Request
Update the text of the rows below by replacing "Researcher" with "Staff Writer", leaving everything else unchanged. Omit the pictures from your answer.

Entries shown
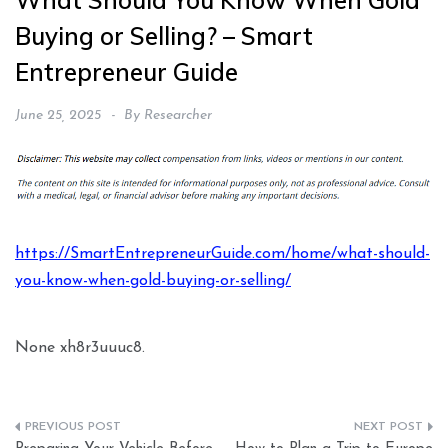
What Should You Know When Gold
Buying or Selling? – Smart
Entrepreneur Guide
June 25, 2025
By
Researcher
https://SmartEntrepreneurGuide.com/home/what-should-
you-know-when-gold-buying-or-selling/
None xh8r3uuuc8.
Post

Task output
What Should You Know When Gold
Buying or Selling? – Smart
Entrepreneur Guide
June 25, 2025
By
Staff Writer
https://SmartEntrepreneurGuide.com/home/what-should-
you-know-when-gold-buying-or-selling/
None xh8r3uuuc8.
Post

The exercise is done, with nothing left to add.